Diese Novellierung der Wiener Bauordnung war schon überfällig gewesen.

Über Auftrag von Stadtrat Werner Faymann (SPÖ) wurde ein Entwurf der Bauordnung, der bestehende Diskriminierungen beseitigen sollte, beinahe bis zur Unkenntlichkeit verstümmelt und trotzdem am 15. Dezember 2000 auf Betreiben der Regierungsparteien als Initiativantrag eingebracht.
Diese Novellierung der Wiener Bauordnung war schon überfällig gewesen. Endlich sollten die gravierendsten Diskriminierungen behinderter Menschen im Bereich des Bauens beseitigt werden, endlich die nur allzulange Phase der Aussonderung beendet werden, endlich sollten auch behinderte Menschen in Wien ihre Bürgerrechte zugestanden erhalten und mit nichtbehinderten Menschen gleichgestellt werden.
Die im Rahmen der Arbeitsgruppe zur Rechtsbereinigung von diskriminierenden Bestimmungen im Rathaus aufgelisteten Diskriminierungen im baulichen Bereich waren derart umfangreich, daß eine Unterarbeitsgruppe (U-AG) gebildet wurde mit dem Ziel, einen Entwurf für eine Novellierung der Bauordnung, des Garagengesetzes sowie des Veranstaltungsstättengesetzes auszuarbeiten.

● ● ●

Schreiben Sie den obigen Text zur Novellierung der Wiener Bauordnung vollständig und ohne jede Änderung ab.

● ● ●

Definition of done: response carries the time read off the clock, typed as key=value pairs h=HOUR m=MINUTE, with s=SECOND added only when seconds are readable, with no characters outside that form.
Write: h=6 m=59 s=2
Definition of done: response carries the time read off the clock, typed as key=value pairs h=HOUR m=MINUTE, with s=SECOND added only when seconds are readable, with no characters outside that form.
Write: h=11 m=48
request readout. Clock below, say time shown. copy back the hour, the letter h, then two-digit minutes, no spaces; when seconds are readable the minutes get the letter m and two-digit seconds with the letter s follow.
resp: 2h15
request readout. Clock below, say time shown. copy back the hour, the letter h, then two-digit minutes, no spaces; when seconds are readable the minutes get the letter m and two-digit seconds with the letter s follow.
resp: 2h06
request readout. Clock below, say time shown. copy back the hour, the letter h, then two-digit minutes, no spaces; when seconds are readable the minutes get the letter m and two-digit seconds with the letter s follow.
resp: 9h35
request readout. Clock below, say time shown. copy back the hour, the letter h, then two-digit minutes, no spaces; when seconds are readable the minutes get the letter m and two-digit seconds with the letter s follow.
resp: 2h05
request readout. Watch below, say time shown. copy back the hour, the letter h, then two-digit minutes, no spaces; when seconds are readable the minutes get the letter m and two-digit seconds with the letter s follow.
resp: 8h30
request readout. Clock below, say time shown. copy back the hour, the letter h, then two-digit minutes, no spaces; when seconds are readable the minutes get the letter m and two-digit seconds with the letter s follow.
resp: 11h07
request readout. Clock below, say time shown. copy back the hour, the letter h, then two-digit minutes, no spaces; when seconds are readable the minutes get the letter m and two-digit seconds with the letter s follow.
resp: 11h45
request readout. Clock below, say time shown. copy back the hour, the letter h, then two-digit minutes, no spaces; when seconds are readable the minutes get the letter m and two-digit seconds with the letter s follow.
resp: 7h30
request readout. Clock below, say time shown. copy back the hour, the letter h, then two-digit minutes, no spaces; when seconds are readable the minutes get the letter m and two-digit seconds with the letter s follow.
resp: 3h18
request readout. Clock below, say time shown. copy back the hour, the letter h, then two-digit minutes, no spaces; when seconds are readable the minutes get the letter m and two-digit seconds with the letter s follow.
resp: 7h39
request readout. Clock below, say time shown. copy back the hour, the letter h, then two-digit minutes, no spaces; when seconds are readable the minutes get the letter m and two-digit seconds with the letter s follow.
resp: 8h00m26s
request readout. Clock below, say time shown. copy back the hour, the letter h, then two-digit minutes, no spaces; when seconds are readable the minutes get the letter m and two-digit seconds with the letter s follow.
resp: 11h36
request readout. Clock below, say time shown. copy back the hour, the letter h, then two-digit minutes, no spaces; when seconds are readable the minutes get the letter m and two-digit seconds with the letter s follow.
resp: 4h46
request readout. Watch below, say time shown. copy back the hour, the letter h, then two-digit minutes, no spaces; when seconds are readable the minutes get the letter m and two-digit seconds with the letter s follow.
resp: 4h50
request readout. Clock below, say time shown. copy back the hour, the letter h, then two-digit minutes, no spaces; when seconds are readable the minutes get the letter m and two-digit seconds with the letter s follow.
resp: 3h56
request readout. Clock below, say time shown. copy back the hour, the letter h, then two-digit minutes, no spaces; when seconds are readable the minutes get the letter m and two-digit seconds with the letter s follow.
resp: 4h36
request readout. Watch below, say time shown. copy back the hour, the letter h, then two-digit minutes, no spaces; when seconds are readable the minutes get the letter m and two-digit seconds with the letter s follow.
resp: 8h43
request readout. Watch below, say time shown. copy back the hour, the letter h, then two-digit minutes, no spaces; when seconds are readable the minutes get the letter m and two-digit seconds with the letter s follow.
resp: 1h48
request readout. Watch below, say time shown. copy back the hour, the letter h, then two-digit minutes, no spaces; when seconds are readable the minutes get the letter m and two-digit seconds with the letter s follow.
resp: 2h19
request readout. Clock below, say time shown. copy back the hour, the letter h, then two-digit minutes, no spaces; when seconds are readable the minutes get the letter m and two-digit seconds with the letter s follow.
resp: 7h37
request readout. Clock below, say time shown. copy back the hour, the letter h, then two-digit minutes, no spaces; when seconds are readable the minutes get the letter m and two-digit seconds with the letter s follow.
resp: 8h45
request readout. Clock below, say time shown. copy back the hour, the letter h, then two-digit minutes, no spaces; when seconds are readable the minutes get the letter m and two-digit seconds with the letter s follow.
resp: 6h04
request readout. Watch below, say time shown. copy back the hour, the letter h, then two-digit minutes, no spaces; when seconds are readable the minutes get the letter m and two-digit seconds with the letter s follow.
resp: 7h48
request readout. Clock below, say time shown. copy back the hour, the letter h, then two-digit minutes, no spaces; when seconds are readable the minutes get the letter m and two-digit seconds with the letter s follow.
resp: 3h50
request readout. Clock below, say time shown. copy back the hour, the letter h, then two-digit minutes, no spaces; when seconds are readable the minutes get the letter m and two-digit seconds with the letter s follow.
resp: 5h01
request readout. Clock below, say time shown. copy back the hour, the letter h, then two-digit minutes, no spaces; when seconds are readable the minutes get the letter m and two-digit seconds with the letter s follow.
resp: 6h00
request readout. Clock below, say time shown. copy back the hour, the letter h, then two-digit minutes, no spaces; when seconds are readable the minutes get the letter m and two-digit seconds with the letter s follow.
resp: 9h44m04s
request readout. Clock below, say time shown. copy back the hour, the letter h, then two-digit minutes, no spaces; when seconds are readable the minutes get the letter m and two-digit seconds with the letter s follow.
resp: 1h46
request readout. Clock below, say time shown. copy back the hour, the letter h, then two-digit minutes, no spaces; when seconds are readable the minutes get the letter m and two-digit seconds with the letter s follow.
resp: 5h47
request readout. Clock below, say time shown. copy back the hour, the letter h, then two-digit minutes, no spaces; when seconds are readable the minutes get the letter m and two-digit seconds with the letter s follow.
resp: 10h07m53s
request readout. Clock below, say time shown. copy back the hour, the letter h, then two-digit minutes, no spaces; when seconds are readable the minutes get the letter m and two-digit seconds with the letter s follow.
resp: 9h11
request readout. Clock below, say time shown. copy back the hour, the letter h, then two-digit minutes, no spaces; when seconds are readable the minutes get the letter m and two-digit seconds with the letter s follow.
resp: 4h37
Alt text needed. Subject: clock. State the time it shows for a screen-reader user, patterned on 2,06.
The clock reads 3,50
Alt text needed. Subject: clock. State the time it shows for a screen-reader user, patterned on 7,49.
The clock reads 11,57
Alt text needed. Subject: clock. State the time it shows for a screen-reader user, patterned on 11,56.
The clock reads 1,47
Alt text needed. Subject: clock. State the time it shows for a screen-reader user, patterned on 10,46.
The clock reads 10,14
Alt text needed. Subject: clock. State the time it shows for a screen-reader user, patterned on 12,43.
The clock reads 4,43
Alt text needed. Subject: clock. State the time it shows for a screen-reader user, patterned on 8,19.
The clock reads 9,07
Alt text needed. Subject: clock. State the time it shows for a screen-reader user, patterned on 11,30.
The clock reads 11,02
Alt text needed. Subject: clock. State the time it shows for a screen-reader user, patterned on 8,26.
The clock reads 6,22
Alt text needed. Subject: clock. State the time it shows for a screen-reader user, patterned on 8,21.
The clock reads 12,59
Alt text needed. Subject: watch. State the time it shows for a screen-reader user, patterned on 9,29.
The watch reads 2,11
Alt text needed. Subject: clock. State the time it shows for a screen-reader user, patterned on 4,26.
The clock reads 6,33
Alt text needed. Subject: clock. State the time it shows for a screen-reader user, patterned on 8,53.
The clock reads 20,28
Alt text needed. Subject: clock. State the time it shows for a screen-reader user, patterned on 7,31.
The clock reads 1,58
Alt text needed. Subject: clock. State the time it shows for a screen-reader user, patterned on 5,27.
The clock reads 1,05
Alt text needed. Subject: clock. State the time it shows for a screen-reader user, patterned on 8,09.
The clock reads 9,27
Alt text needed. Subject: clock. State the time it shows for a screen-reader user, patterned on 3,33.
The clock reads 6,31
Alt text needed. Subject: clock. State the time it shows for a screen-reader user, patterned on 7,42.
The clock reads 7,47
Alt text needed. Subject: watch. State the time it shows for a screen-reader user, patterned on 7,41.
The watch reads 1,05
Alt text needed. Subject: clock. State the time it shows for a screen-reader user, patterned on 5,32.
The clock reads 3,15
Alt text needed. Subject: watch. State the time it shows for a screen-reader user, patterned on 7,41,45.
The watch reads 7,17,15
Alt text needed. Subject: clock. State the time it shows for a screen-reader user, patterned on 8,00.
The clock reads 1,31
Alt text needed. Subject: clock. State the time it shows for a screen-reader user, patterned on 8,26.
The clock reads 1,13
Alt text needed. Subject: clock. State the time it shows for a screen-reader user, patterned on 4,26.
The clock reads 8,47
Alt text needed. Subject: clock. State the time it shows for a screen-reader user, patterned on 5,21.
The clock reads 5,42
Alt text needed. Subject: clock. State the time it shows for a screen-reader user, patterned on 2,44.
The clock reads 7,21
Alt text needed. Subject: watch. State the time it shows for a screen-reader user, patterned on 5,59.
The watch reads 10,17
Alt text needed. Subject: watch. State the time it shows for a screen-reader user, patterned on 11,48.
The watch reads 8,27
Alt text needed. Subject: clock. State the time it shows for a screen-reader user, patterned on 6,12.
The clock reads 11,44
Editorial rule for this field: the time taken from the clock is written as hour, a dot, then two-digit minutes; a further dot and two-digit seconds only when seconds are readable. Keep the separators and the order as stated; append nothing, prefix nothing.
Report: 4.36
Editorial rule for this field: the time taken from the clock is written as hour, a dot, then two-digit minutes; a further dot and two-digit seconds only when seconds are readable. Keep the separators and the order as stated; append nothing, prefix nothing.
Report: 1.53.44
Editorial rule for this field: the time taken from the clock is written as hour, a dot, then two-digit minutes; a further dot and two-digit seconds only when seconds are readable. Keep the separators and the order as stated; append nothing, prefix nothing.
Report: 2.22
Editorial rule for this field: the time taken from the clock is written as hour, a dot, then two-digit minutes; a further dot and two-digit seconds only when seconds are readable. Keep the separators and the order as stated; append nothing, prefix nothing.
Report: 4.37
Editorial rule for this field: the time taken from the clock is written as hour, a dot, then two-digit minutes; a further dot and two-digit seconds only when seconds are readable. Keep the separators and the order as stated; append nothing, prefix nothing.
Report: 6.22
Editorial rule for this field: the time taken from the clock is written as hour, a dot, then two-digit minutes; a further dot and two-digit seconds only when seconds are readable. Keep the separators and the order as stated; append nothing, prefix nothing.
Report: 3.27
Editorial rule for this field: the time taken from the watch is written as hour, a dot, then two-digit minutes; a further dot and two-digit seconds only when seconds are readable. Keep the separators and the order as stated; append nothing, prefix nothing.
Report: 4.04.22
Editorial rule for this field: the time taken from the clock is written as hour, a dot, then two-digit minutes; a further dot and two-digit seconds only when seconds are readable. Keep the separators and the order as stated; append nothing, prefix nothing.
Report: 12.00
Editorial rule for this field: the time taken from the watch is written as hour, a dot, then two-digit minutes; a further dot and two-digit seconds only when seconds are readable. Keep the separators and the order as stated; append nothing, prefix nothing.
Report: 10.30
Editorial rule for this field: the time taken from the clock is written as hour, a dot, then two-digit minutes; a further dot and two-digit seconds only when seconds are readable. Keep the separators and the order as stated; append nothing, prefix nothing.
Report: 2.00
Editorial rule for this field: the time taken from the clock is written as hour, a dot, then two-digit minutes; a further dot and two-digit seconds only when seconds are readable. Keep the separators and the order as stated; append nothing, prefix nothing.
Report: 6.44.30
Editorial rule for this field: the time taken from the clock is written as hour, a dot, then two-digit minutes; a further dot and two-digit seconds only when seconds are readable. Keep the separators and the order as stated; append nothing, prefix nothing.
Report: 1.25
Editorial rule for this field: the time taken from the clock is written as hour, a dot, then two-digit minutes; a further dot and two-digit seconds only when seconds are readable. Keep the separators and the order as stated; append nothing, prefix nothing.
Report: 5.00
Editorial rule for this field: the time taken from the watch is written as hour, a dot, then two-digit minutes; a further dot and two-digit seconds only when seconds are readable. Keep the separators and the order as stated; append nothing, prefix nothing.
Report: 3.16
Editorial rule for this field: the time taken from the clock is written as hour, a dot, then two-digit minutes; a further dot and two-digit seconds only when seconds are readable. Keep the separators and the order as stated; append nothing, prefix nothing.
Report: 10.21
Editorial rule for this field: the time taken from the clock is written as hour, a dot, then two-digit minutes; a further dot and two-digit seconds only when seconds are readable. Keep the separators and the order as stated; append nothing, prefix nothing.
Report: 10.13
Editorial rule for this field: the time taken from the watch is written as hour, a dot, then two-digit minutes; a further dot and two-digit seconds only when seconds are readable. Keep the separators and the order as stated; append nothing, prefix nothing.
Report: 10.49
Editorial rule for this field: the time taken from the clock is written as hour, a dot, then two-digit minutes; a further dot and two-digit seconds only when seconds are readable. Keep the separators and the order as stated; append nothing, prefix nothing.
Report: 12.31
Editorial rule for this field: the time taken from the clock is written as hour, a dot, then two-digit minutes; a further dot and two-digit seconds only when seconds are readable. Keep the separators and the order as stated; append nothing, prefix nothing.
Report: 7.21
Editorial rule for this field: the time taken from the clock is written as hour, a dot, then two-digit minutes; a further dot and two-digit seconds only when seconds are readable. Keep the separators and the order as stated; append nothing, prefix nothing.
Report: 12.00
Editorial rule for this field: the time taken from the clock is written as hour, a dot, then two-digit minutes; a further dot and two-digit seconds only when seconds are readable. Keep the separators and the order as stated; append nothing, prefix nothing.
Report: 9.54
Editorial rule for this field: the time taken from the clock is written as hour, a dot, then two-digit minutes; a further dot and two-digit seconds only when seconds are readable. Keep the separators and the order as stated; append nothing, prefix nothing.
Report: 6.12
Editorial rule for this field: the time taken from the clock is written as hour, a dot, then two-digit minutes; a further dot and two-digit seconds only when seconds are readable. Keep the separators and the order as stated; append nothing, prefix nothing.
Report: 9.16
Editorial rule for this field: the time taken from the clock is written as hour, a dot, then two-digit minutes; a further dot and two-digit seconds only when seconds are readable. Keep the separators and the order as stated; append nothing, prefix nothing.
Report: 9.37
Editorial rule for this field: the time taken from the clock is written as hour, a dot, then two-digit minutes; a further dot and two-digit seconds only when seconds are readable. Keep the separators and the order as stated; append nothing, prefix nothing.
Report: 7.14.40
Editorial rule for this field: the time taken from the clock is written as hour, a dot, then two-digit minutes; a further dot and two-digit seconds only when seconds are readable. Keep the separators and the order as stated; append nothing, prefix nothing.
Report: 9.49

● ● ●

• **MUSTERLÖSUNG**
Diese Novellierung der Wiener Bauordnung war schon überfällig gewesen.

Über Auftrag von Stadtrat Werner Faymann (SPÖ) wurde ein Entwurf der Bauordnung, der bestehende Diskriminierungen beseitigen sollte, beinahe bis zur Unkenntlichkeit verstümmelt und trotzdem am 15. Dezember 2000 auf Betreiben der Regierungsparteien als Initiativantrag eingebracht.
Diese Novellierung der Wiener Bauordnung war schon überfällig gewesen. Endlich sollten die gravierendsten Diskriminierungen behinderter Menschen im Bereich des Bauens beseitigt werden, endlich die nur allzulange Phase der Aussonderung beendet werden, endlich sollten auch behinderte Menschen in Wien ihre Bürgerrechte zugestanden erhalten und mit nichtbehinderten Menschen gleichgestellt werden.
Die im Rahmen der Arbeitsgruppe zur Rechtsbereinigung von diskriminierenden Bestimmungen im Rathaus aufgelisteten Diskriminierungen im baulichen Bereich waren derart umfangreich, daß eine Unterarbeitsgruppe (U-AG) gebildet wurde mit dem Ziel, einen Entwurf für eine Novellierung der Bauordnung, des Garagengesetzes sowie des Veranstaltungsstättengesetzes auszuarbeiten.